Geocoding error depends on measures used to evaluate it, address characteristics and vendor. Vendor selection presents a trade-off between potential for missing data and error in estimating spatially defined attributes. Informed selection is needed to control the trade-off and adjust analyses for its effects.
已发表的关于地理编码准确性的研究通常聚焦于单一地理区域、地址来源或供应商,未针对地址特征调整准确性测量方法,也未研究不准确对暴露测量的影响。我们在一项妇女健康倡议辅助研究(妇女健康倡议中致心律失常的环境流行病学研究)中解决了这些问题。
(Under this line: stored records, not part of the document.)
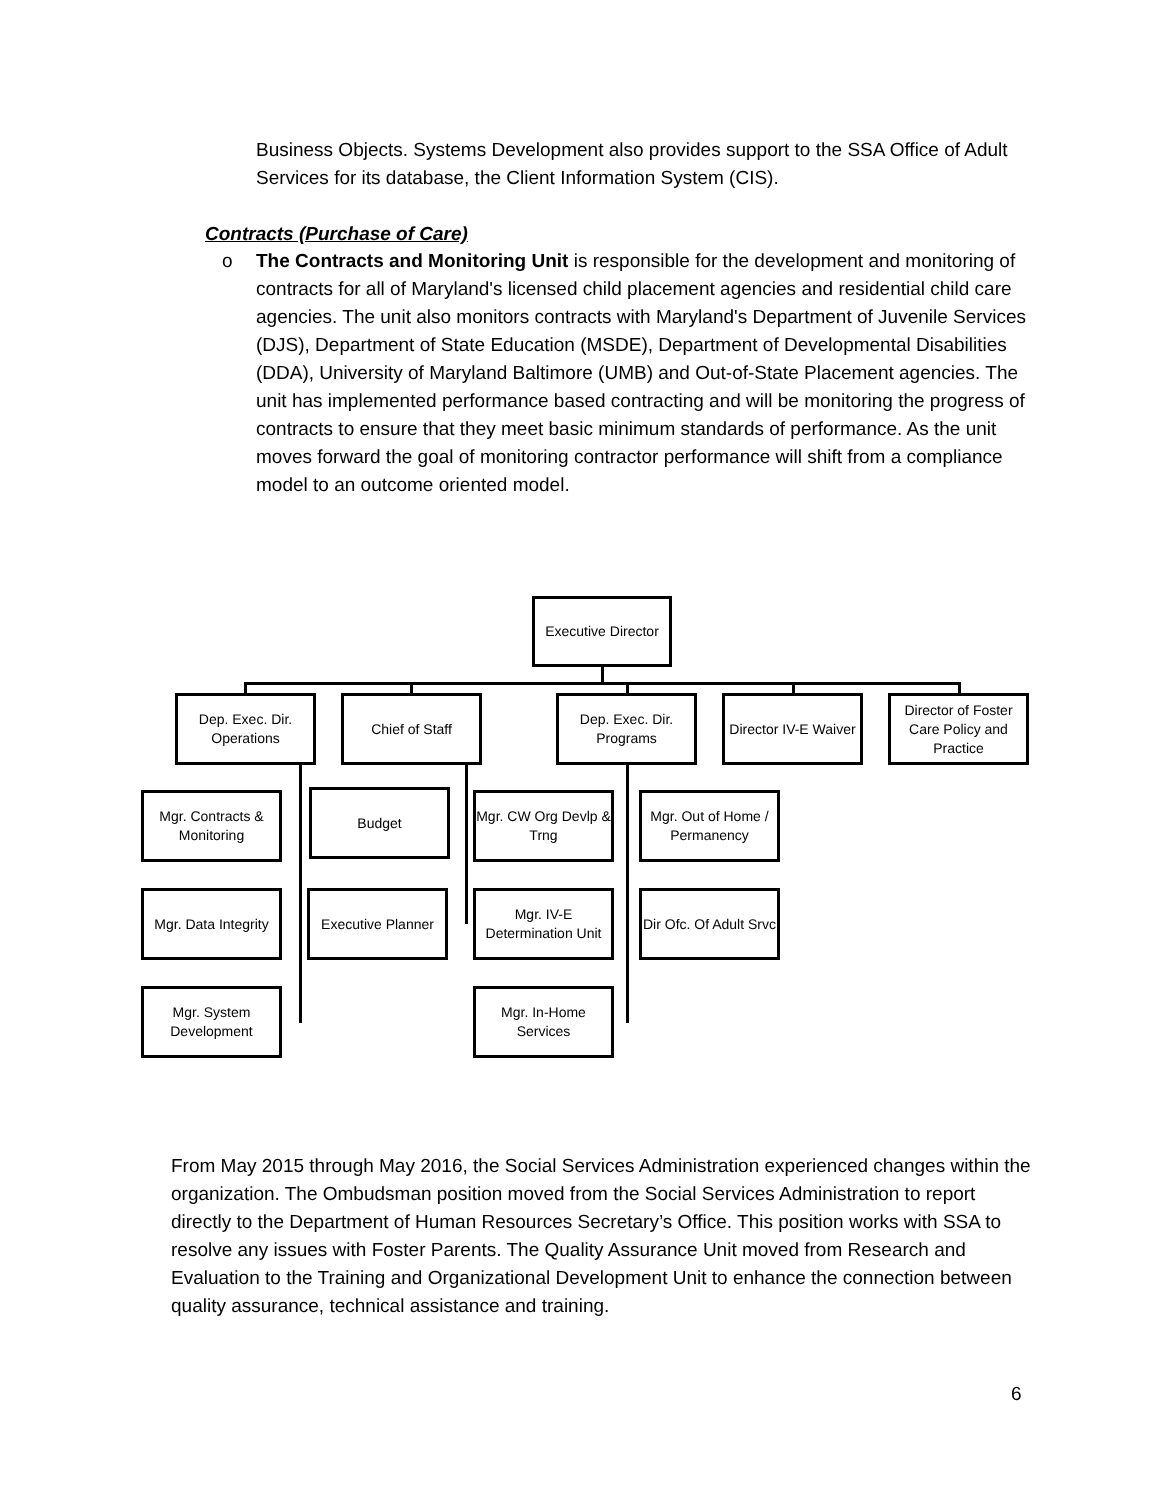Business Objects. Systems Development also provides support to the SSA Office of Adult Services for its database, the Client Information System (CIS).
Contracts (Purchase of Care)
o
The Contracts and Monitoring Unit is responsible for the development and monitoring of contracts for all of Maryland's licensed child placement agencies and residential child care agencies. The unit also monitors contracts with Maryland's Department of Juvenile Services (DJS), Department of State Education (MSDE), Department of Developmental Disabilities (DDA), University of Maryland Baltimore (UMB) and Out-of-State Placement agencies. The unit has implemented performance based contracting and will be monitoring the progress of contracts to ensure that they meet basic minimum standards of performance. As the unit moves forward the goal of monitoring contractor performance will shift from a compliance model to an outcome oriented model.
Executive Director
Dep. Exec. Dir. Operations
Chief of Staff
Dep. Exec. Dir. Programs
Director IV-E Waiver
Director of Foster Care Policy and Practice
Mgr. Contracts & Monitoring
Budget
Mgr. CW Org Devlp & Trng
Mgr. Out of Home / Permanency
Mgr. Data Integrity
Executive Planner
Mgr. IV-E Determination Unit
Dir Ofc. Of Adult Srvc
Mgr. System Development
Mgr. In-Home Services
From May 2015 through May 2016, the Social Services Administration experienced changes within the organization. The Ombudsman position moved from the Social Services Administration to report directly to the Department of Human Resources Secretary’s Office. This position works with SSA to resolve any issues with Foster Parents. The Quality Assurance Unit moved from Research and Evaluation to the Training and Organizational Development Unit to enhance the connection between quality assurance, technical assistance and training.
6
由四家供应商(A - D)对美国49个州(n = 3615)具有既定坐标的地址进行地理编码。供应商之间在地址匹配率(98%;82%;81%;30%)、既定普查区与供应商指定普查区之间的一致性(85%;88%;87%;98%)以及既定坐标与供应商指定坐标之间的距离(平均rho[米]:1809;748;704;228)方面存在重要差异。平均rho在街道匹配、完整、邮政编码、未编辑且为城市的地址以及具有1983年北美基准或1984年世界大地测量系统坐标的地址中最低。在限制于具有最低可接受匹配率的供应商(A - C)并针对地址特征、地址内相关性以及rho的供应商间异方差进行调整的混合模型中,对于街道类型匹配,平均rho的差异较小(280;268;275),即对于大多数应用而言,依赖它们可能对结果产生大致相同的偏差。相比之下,在某些供应商对比中,质心类型匹配之间的差异很大,但在其他对比中并非如此(5497;4303;4210),p(交互作用)< 10⁻⁴,即在许多应用中更有可能对结果产生不同的偏差。供应商A与C相比,地址匹配的调整后优势比更高(优势比 = 66,95%置信区间:47,93),但B与C相比则不然(OR = 1.1,95% CI:0.9,1.3)。供应商A与C相比,普查区一致性的优势比并不更高(OR = 1.0,95% CI:0.9,1.2)或B与C相比(OR = 1.1,95% CI:0.9,1.3)。与相关暴露测量——到最近高速公路的距离——的错误分类随着平均rho增加,并且在没有混杂因素的情况下,该距离的非差异性错误分类使其与冠心病死亡率的假设关联偏向于零。
地理编码错误取决于用于评估它的测量方法、地址特征和供应商。供应商选择在数据缺失可能性与估计空间定义属性时的误差之间存在权衡。需要明智的选择来控制这种权衡并针对其影响调整分析。